Come spiegato da Gao Yu, un decano del giornalismo, le voci circa una più ampia strategia ideologica adottata dalla nuova dirigenza sarebbero da ricollegare ad un incontro avvenuto (ma non reso noto) all’inizio di quest’anno ai vertici del Partito e incentrato proprio sui “sette problemi chiave” che i funzionari dovrebbero guardarsi bene dal trattare: democrazia, costituzionalismo, società civile, neoliberismo e stampa “con caratteristiche occidentali”. Le linee guida sarebbero apparse in un documento emesso dal Comitato Centrale del Partito e i cui contenuti sono filtrati per breve tempo sulla rete. “Il Partito sta attraversando diverse sfide, dall’inquinamento ambientale al divario di ricchezza, ma tutto questo segna un netto passo indietro. Chi avrebbe mai potuto credere che saremmo tornati all’epoca di Mao Zedong?” ha commentato Gao.

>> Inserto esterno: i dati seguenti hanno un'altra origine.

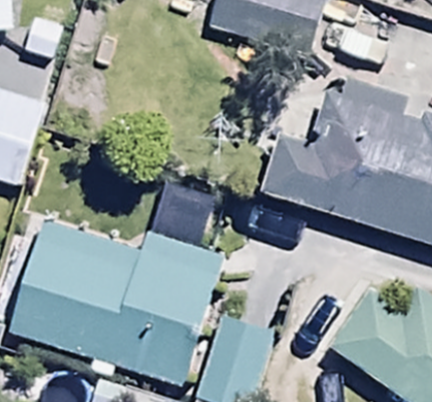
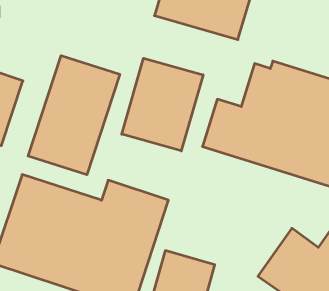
building: none -> [28,56,120,175]
building: none -> [122,58,203,151]

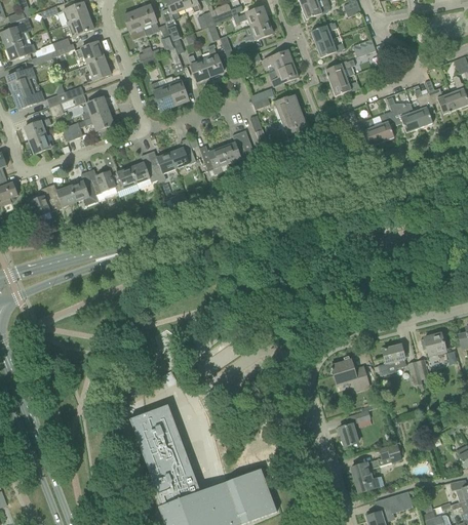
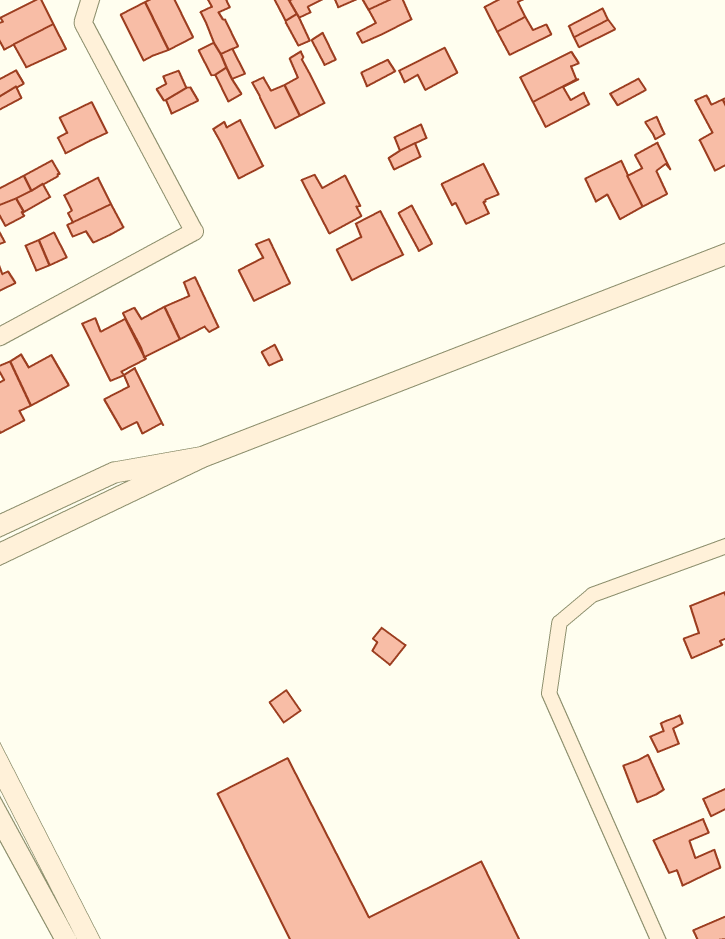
building: [75,41,104,64] -> none
building: [268,63,299,85] -> none
building: [150,81,174,110] -> none
building: [273,93,301,119] -> none
building: [391,106,419,132] -> none
building: [198,145,227,175] -> [301,175,361,233]
building: [147,150,176,179] -> none
building: [69,170,98,204] -> [104,368,163,433]
building: [330,358,365,390] -> none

E’ un intreccio di segnali difficili da decifrare quello che trapela dalle segrete stanze di Zhongnanhai, il Cremlino cinese. Minxin Pei, professore di politica cinese presso il Claremont McKenna College vi scorge una volontà di soddisfare le richieste del popolo -che spinge per una più equa distribuzione del benessere e un governo più “pulito”- bilanciata dalla necessità di difendere la centralizzazione del potere e il sistema a partito unico.

Così se da una parte vengono lasciati ampi spiragli alla possibilità di riforme economiche e al “mercato come creatore di ricchezza sociale”, dall’altra viene soffocata qualsiasi spinta democratica. Almeno per come la intendiamo noi. Xi Jinping ha tenuto a farlo presente fin dallo scorso dicembre, quando nel suo viaggio al Sud ha rammentato gli errori commessi dall’Unione Sovietica, collassata a causa del lassismo ideologico del riformista Mikhail Gorbaciov. Concetto ripreso proprio la scorsa settimana in un discorso in cui ha predetto la morte del Partito comunusta cinese qualora venga rinnegata la figura di Mao, così come la condanna di Stalin è costata cara all’URSS, riporta il Guangming Daily.

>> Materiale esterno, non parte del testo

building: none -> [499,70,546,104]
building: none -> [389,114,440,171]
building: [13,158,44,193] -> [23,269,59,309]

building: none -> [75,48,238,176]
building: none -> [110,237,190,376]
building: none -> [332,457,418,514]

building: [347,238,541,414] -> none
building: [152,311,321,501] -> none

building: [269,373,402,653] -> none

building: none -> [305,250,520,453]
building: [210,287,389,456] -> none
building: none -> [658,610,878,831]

Non è schizofrenia, piuttosto un delicato gioco di pesi e contrappesi quello messo in atto dal nuovo uomo forte di Pechino. Prima di avanzare qualsiasi liberalizzazione economica occorre rassicurare i propri potenziali avversari che la posizione del Partito non verrà minacciata. Ne è convinto Robert Lawrence Kuhn, uomo d’affari americano vicino ad alcuni alti funzionari e autore di una biografia di Jiang Zemin, il grande vecchio della politica cinese: “sono convinto che (Xi, ndr) pronunci alcuni discorsi al fine di consolidare la propria posizione, in modo da non subire attacchi dall’estrema sinistra. Le persone possono leggere in Xi quello che vogliono, perché egli dà modo ad ogni fazione di vedere ciò che desidera”.

Ma non passerà molto tempo che anche costituzionalismo e democrazia verranno presi seriamente in considerazione dalla leadership. Questa la posizione assunta da Ma Licheng, ex giornalista del Quotidiano del Popolo, secondo il quale un chiaro indizio ci viene fornito dai reiterati riferimenti della dirigenza allo Stato di diritto, primo passo verso qualsiasi forma di democrazia, come insegna il “modello Singapore”. “Il Partito ha spesso promesso di costruire un Paese altamente democratico” ha spiegato Ma in un’intervista comparsa su China File “ora è stato posto come termine ultimo il 2049. Ad ogni modo, è da intendersi positivamente il fatto che il Partito non etichetti più in maniera negativa il termine democrazia. All’estero alcune persone hanno perso la pazienza, ma io rimango cautamente ottimista”.